September 14, 2010

Roger Patterson, an Embezzler??

That's what Kitakaze said. Then, kinda walked back his comments on a message board, but not really as strongly as he should have. He has been asked to provide the actual documentation to prove his allegations of Embezzlement and Grand Larceny, but has instead chosen to post on the message board where he was asked to do so.. Not post the information which proves his claim, just cutsie little comments, and defending his position.

Here is the truth folks.

Taken from Greg Long's book, page 304. The following image is a photo taken of the bottom of page 304

The following image shows the entire page 304 of Greg Long's book.

This is a letter written by Vilma Radford. Vilma tells Greg Long, she sent this letter to Roger Patterson. These kinds of letters are what is called, "Demand for Payment" letters. They are very common when trying to execute the terms of a contract, or in an attempt to collect a debt (debt collectors). "Demand for payment letters can be written by anyone who is owed money.

Please note in the close up image, at the bottom of the page, Greg Long inserts his own wording:

"Copy of note dated, December 29, 1967, to Roger Patterson from Vilma Radford threatening legal action for breach of contract."

Breach of Contract and Embezzlement are in different leagues all together. A suit for Breach of Contract is not handled in the criminal courts, this is a civil matter. Embezzlement is a criminal matter, and most often you are charged with a felony and sent to prison. There are no "fines" involved with a "Breach of Contract" suit, and Roger Patterson would not even have to show up for such a matter, if he agreed with Vilma that he owed her the money.

If you have a suit brought against you for "Breach of Contract," and you "fail to appear" the judge simply enters what is called a "default judgment" - basically, your failure to appear (in court) and defend yourself against the action means you are saying, "I owe the money." Had Roger Patterson shown up that day, to defend himself against this action, Vilma Radford's attorney fees would have been much higher than what she did end up paying out. The only thing I am curious about at this point is why the judge didn't order a seperate judgment (from the $999.00) for attorney fees.. That is curious to me, as the contract between Vilma and Patterson, calls for Patterson to pay attorney fees.

But, this is not a criminal matter, and it is not correct at all to call this particular case "Embezzlement," as I said two very different ball games entirely.

I also found the arrest warrant for Roger Patterson on charges of "Grand Larceny" on page 168 of Greg Long's book. As far as I am concerned however, this is a non-issue, as it has been said the charges were dropped. There was not even a trial. The only way we will know why the charges were dropped is to get the Court Transcripts, the reason may be in there.

In this country we are, "Innocent until Proven guilty." Whether you like Roger Patterson or not, he is still entitled to his day, the District Attorney in this case, made the decision to drop, therefore Roger Patterson never even seen trial. We can speculate all we want as to, "Why?" But, unless we have the court transcripts, that is all it is. Even if we can get the transcripts and find out why the case was dropped, it STILL does not make Roger Patterson guilty of a Felony. You can think he is a bad person, but your "feelings" do not make it so. We are not the judge and jury of Roger Patterson.

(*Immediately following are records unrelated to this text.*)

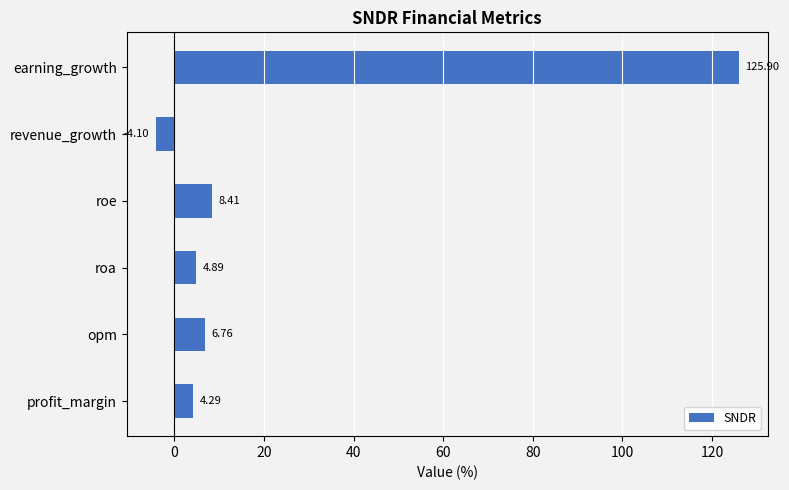

Where is the data nearest to the value 60?

roe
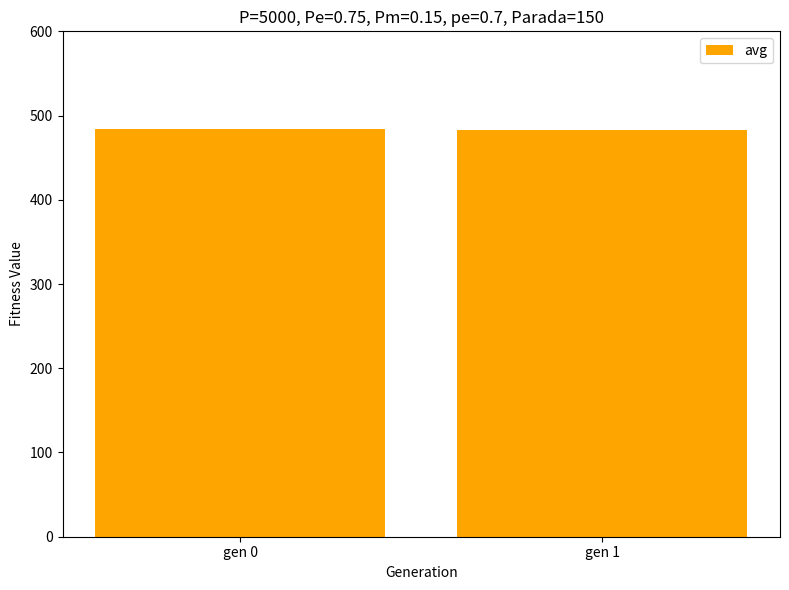

Is it true that the value at gen 1 is 256.3?

False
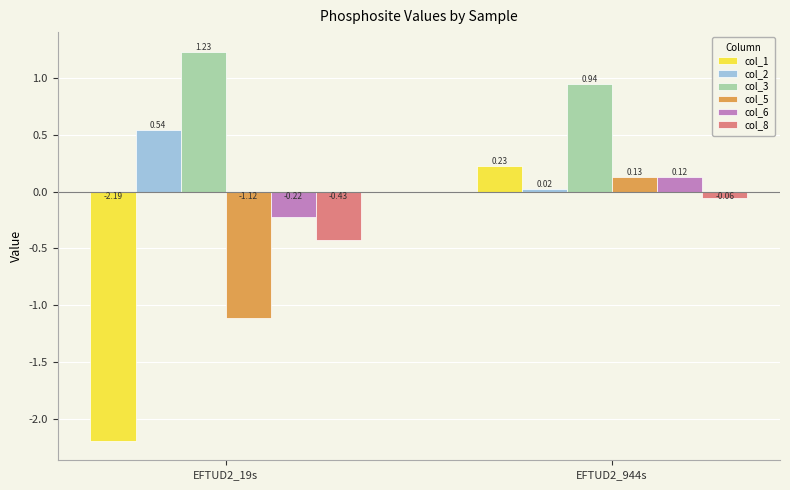

What is the difference between the highest and lowest values at EFTUD2_19s?

3.4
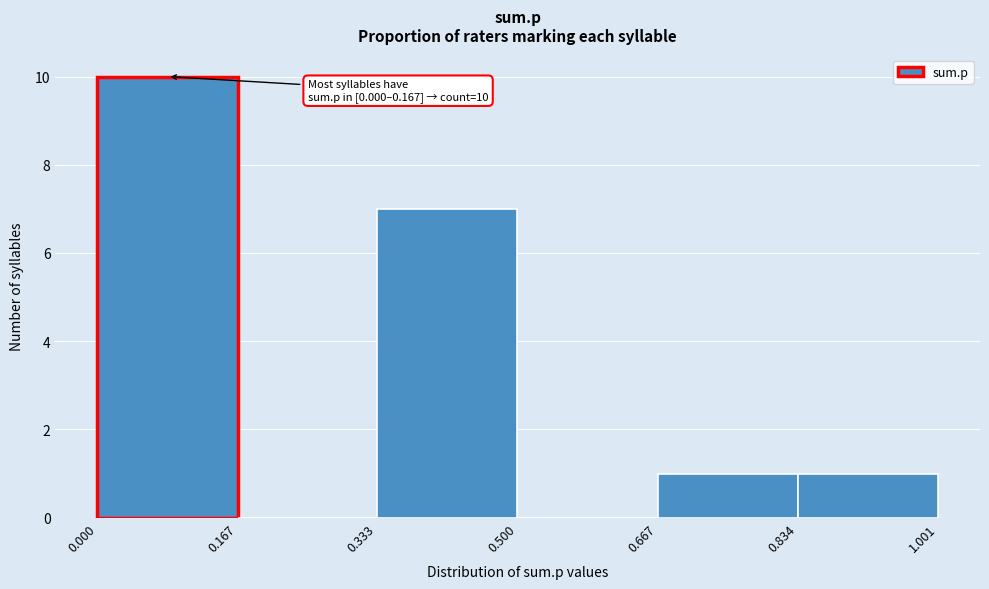

Over which range of the x-axis is the bar tallest?

0.000 to 0.167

We should be careful when discussing issues such as this, to be certain our comments and accusations are correct. Kitakaze blew it big time on this one, and for his sake I hope Roger Patterson's widow doesn't catch wind of this ... or for that matter, her Attorney.

Just thought I would share this with you. Have a great day everyone.

*Disclaimer: The comments above are not legal advice, and should not be taken as such. If you need legal advice, please contact an attorney.*


  • At 2:23 PM, Anonymous Anonymous said…

    Patterson sold 200% of the rights to "Bigfoot: America's Abominable Snowman" according to Radford.